What if, in this example, ‘blue things’ were problems in your business. If you were attending to these so strongly, what else would you miss? Maybe opportunities, or things you do well, or maybe human things like behaviours, communication and interaction.

4 workplace trances

By the above definition, in the office we enter into a range of different trances (or states of increased and narrowed focus), many of which can decrease performance.

These include, but are not limited to the following trances:

  1. The stress of a circumstance
  2. Concentration on fear and risk
  3. Focus on the blame game
  4. The always-busy trance.

Think about how these trances―or excessive focus on these things―can (and maybe is) harm your business.

Positive focus

On the other hand, what would happen if employees were to adopt a different trance, one where the focus was on exploration, possibility, getting stuff done, choice or even the customer experience? As these trances are developed and then accepted as the norm in your work environment, they become linked to your workplace. Every time your employees come to work, they are primed to shift into higher-performance ways of being. How great would this be for your business?

Make workplace trances work for you

Recognise when you are in an unresourceful trance. Stop, take a breath, and decide on a more resourceful or positive state to be in. Use things like the front door at home, your office door or the staff room as anchor points to remind you to ‘switch up’ to more positive, valuable states of focus and action.

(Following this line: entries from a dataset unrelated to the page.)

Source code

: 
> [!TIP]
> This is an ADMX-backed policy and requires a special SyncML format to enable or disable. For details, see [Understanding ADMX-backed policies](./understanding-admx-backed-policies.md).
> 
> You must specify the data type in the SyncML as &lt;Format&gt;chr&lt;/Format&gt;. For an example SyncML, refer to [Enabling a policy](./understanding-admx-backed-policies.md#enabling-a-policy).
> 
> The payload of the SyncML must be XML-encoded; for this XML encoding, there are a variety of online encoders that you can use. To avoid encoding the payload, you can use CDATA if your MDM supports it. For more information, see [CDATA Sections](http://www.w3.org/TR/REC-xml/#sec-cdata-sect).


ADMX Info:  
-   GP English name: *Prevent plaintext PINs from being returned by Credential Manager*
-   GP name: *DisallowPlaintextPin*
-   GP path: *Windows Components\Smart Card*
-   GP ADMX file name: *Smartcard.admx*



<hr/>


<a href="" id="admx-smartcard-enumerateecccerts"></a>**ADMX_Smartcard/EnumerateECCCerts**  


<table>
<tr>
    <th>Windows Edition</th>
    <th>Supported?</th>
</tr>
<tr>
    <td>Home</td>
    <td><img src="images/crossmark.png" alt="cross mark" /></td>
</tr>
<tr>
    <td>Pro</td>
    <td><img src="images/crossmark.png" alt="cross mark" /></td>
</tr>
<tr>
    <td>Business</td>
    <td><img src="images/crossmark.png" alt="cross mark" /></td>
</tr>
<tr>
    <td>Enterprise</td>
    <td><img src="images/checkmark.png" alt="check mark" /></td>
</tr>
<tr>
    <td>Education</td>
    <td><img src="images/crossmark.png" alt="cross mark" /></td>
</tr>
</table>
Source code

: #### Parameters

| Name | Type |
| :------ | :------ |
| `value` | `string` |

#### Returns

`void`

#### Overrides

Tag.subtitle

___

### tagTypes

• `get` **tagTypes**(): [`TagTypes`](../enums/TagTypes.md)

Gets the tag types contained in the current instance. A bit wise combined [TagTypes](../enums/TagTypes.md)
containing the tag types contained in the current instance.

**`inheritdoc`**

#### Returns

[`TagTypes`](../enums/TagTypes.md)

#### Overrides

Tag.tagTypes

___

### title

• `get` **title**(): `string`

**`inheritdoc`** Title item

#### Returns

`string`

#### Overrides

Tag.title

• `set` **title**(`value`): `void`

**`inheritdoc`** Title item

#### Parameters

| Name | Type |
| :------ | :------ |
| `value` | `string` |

When staff are in an unhelpful trance, invite them out of it. You can never force someone to give up their trance, but suggesting they see the other side of the coin (what is working, for example, or the bigger picture) changes their focus and can break their trance.

Lead by example

Prioritise high-value trances. As a leader, you go first and they follow. If you exist in a low-performance trance, it encourages others to try it on. Often whole workplaces are locked in the shared trance of the leader―with massive impacts on performance. Lead by example, go first, and choose positive trances to demonstrate to your teams.

Anchor your workplace as a place of positive and resourceful trances. Make it deeply ingrained in your culture, so that simply being at work primes performance (rather than reducing it, which many offices seem to do).

We are always in a form of trance―so if you want high performance, simply work to select a high-quality trance for you and your team.